▸ **Material for this exercise**:
※ ※ ※
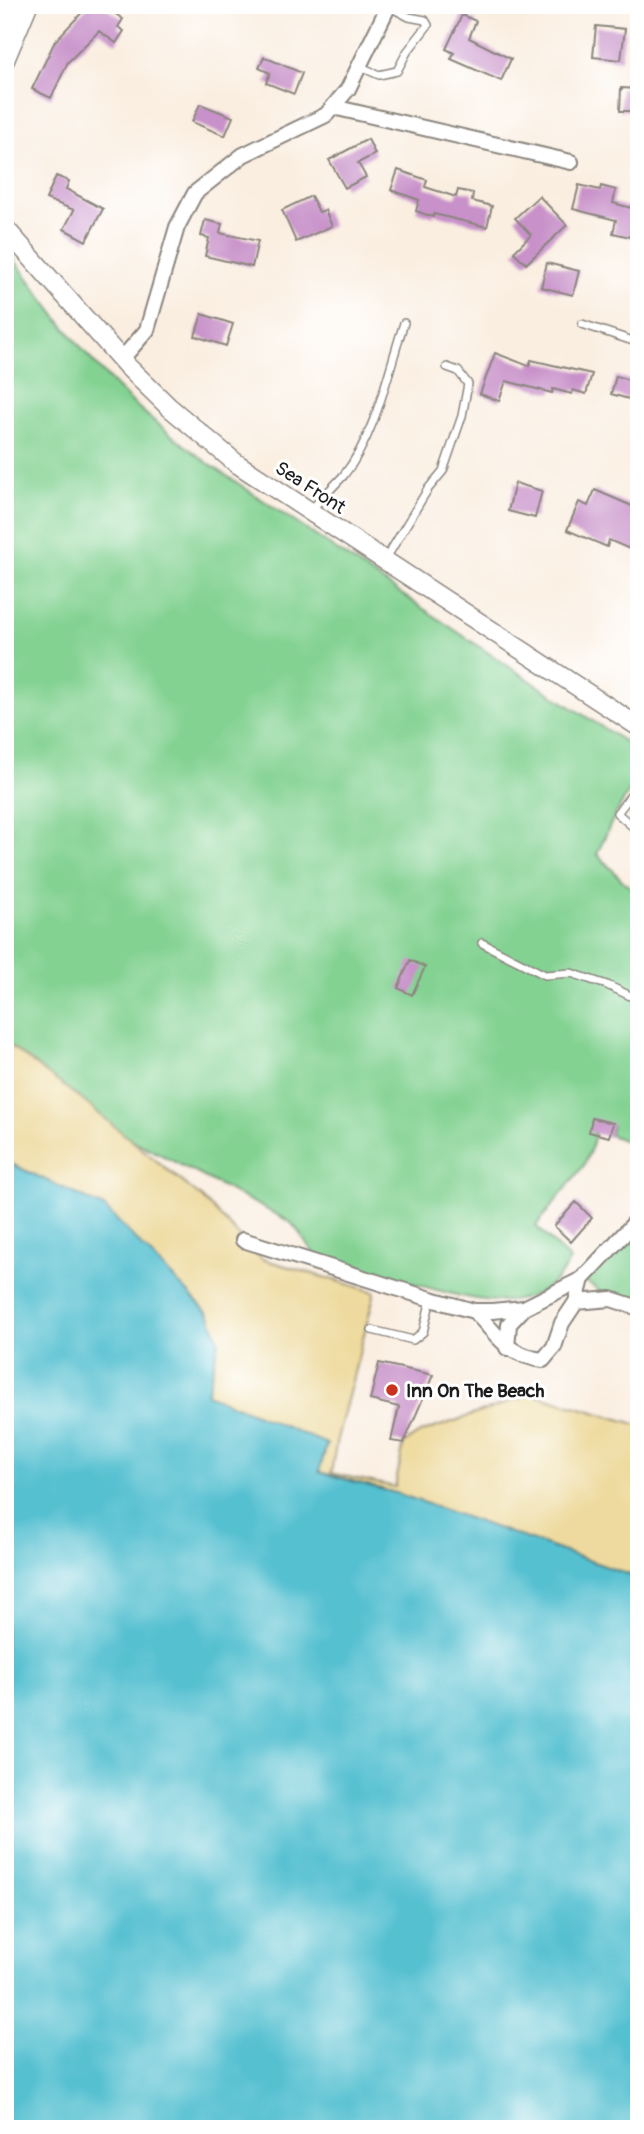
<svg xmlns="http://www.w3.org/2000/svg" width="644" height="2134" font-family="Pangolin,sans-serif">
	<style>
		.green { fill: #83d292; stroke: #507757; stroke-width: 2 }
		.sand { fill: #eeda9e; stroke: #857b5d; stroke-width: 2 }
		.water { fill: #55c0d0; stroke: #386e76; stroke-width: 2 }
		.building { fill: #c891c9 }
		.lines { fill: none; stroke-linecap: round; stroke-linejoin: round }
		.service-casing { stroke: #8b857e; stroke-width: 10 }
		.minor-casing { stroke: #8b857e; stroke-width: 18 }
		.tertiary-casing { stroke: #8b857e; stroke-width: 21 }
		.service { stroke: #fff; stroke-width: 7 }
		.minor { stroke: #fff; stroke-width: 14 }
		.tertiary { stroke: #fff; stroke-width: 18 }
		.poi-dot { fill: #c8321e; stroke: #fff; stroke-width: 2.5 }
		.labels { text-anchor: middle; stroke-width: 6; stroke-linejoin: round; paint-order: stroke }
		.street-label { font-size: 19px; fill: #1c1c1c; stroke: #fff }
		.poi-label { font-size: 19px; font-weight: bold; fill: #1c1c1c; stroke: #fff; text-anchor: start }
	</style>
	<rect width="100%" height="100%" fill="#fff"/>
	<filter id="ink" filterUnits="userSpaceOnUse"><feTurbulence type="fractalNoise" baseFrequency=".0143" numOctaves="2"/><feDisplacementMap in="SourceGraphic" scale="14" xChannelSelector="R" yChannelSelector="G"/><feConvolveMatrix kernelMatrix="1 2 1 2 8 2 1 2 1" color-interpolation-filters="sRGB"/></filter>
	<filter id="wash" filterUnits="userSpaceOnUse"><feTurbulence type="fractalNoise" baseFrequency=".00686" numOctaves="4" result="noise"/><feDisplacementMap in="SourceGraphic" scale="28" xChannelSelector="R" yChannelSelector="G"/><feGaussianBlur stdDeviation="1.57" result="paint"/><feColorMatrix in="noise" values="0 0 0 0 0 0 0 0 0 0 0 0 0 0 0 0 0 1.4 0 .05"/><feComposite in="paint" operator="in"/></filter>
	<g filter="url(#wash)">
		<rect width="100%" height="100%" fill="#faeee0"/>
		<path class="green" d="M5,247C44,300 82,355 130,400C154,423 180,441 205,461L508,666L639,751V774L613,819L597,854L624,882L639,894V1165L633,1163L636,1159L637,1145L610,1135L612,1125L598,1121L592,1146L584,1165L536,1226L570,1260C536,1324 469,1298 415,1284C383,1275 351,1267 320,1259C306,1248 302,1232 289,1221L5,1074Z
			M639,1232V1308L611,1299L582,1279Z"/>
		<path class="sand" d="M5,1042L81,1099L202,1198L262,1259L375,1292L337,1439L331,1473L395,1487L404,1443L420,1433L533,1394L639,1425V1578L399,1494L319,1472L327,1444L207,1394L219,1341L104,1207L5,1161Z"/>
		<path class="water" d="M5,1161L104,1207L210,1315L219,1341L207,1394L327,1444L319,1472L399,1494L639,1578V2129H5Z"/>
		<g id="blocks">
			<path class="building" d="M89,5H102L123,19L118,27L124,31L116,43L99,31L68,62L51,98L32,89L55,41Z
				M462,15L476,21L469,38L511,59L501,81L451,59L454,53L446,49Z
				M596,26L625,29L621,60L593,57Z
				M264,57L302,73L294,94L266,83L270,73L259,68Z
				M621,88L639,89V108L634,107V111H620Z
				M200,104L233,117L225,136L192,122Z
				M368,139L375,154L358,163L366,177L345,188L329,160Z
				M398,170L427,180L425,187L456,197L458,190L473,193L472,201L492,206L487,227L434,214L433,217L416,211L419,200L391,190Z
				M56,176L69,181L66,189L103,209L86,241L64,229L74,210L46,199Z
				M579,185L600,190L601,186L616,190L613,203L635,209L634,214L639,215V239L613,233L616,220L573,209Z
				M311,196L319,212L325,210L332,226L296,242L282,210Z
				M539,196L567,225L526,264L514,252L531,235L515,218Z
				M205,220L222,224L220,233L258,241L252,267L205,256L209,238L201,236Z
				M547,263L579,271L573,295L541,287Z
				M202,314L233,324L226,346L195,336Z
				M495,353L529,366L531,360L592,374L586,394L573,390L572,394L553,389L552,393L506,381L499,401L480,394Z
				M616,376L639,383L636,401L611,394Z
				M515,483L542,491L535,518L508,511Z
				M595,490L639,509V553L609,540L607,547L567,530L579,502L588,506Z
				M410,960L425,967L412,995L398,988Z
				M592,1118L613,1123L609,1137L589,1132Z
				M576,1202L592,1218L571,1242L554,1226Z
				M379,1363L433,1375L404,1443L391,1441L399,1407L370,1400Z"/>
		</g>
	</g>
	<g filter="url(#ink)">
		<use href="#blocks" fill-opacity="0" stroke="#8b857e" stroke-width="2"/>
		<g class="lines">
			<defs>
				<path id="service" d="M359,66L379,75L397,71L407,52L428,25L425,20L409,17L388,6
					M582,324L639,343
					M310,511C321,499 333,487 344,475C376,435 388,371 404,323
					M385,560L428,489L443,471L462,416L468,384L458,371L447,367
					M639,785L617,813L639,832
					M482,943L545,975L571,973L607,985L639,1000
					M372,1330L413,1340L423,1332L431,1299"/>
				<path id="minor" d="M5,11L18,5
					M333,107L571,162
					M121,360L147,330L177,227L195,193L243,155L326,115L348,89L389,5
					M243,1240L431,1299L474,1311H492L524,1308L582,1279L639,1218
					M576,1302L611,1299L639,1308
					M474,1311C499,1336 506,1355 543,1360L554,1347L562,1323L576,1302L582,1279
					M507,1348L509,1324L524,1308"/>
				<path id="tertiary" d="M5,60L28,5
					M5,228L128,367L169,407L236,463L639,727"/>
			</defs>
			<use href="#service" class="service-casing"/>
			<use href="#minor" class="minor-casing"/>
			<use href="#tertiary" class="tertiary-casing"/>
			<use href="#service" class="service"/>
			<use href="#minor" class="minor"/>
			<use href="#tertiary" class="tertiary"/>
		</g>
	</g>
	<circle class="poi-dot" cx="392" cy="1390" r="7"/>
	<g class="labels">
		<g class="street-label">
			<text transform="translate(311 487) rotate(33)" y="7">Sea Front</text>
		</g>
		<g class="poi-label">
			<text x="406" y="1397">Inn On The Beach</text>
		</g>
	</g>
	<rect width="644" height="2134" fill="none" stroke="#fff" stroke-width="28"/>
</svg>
※ ※ ※
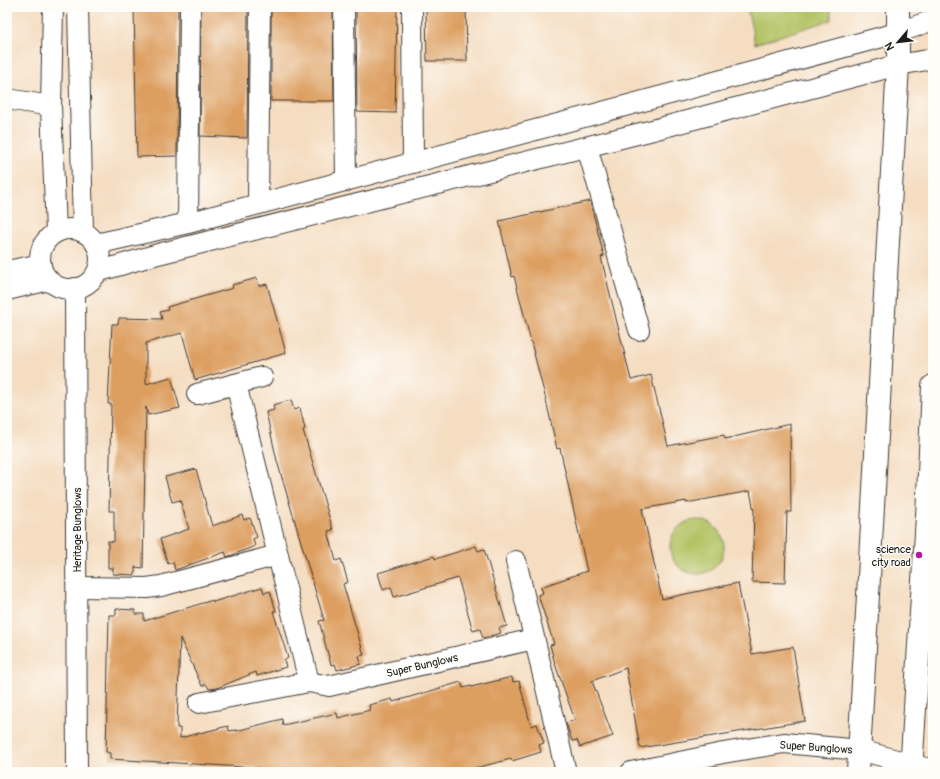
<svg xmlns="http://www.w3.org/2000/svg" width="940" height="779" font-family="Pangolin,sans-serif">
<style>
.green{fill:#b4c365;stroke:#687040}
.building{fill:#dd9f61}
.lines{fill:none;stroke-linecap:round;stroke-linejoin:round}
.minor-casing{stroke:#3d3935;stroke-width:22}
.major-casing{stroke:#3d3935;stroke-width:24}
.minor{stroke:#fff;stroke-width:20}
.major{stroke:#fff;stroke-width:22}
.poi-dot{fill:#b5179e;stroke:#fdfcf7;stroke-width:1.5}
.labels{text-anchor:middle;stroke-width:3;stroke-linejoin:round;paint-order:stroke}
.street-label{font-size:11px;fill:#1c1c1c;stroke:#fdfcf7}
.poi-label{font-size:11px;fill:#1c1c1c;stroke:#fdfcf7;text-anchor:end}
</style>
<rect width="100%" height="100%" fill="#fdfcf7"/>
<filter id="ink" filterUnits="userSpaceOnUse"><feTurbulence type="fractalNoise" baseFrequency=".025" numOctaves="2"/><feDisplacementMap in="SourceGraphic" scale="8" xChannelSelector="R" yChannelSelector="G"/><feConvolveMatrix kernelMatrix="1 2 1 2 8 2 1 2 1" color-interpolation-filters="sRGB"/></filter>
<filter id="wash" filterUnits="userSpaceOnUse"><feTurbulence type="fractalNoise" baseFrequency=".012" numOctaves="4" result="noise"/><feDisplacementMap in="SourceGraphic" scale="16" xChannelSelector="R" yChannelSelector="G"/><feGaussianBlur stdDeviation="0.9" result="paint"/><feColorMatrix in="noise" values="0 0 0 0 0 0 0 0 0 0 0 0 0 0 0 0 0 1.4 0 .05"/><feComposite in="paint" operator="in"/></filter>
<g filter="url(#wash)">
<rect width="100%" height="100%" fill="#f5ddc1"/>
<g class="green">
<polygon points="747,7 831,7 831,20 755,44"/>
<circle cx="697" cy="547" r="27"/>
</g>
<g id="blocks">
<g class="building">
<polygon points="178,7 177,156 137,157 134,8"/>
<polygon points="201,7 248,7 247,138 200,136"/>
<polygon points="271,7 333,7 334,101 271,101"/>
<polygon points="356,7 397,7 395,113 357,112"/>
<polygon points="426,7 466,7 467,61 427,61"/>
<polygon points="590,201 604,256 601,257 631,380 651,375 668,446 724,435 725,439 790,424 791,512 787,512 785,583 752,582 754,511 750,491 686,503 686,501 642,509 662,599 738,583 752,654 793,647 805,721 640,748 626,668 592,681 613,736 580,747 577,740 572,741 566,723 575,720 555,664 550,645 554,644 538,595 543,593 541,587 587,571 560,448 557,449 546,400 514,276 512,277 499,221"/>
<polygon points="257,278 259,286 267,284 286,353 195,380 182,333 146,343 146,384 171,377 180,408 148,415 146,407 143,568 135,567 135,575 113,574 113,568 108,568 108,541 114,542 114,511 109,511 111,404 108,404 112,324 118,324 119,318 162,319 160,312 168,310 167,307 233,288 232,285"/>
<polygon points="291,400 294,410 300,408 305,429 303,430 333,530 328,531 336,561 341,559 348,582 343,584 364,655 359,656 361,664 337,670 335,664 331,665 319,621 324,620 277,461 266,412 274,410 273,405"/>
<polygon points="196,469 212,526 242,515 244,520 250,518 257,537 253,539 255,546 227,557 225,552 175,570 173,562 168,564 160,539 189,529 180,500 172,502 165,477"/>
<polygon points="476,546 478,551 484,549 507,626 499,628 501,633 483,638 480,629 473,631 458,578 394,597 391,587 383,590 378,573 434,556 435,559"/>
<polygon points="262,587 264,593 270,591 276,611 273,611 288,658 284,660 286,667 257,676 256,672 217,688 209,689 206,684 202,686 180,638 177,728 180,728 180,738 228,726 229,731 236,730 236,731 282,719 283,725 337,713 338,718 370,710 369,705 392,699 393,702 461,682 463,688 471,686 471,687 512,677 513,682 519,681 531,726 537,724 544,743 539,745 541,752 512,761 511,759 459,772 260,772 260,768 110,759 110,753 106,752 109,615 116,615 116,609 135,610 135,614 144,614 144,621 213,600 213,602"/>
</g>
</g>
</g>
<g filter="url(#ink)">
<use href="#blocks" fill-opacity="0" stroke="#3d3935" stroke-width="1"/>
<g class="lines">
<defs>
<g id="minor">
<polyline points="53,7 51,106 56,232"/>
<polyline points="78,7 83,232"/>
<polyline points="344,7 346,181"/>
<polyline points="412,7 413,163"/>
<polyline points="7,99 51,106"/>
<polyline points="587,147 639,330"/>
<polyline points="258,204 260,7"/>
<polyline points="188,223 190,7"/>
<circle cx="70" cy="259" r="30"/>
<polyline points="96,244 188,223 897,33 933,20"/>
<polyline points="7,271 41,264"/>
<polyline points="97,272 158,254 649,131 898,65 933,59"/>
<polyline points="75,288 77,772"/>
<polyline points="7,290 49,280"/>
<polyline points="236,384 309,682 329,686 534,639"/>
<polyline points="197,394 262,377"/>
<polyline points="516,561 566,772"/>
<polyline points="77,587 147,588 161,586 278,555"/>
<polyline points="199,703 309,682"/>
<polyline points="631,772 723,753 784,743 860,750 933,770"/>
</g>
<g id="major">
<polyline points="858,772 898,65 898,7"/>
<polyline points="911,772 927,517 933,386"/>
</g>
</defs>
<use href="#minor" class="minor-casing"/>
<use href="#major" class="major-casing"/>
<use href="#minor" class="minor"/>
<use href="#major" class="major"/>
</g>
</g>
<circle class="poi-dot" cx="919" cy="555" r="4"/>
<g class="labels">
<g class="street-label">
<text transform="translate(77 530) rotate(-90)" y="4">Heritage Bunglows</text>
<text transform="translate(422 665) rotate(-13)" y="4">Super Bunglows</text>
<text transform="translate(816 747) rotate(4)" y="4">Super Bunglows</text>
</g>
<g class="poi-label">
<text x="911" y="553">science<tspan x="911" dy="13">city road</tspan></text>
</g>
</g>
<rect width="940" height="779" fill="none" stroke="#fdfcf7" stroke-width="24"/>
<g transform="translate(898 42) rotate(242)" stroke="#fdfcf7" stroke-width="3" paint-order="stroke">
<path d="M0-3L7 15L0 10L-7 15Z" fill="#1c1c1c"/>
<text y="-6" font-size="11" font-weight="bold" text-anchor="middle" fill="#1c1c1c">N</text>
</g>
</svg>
※ ※ ※
▸ **Work to complete**: Everything above from the line containing "M592,1118L613,1123L609,1137L589,1132Z" down to the line containing "M582,324L639,343" should be copied exactly, both end lines included, and nothing else.

▸ **Answer to this exercise**:
				M592,1118L613,1123L609,1137L589,1132Z
				M576,1202L592,1218L571,1242L554,1226Z
				M379,1363L433,1375L404,1443L391,1441L399,1407L370,1400Z"/>
		</g>
	</g>
	<g filter="url(#ink)">
		<use href="#blocks" fill-opacity="0" stroke="#8b857e" stroke-width="2"/>
		<g class="lines">
			<defs>
				<path id="service" d="M359,66L379,75L397,71L407,52L428,25L425,20L409,17L388,6
					M582,324L639,343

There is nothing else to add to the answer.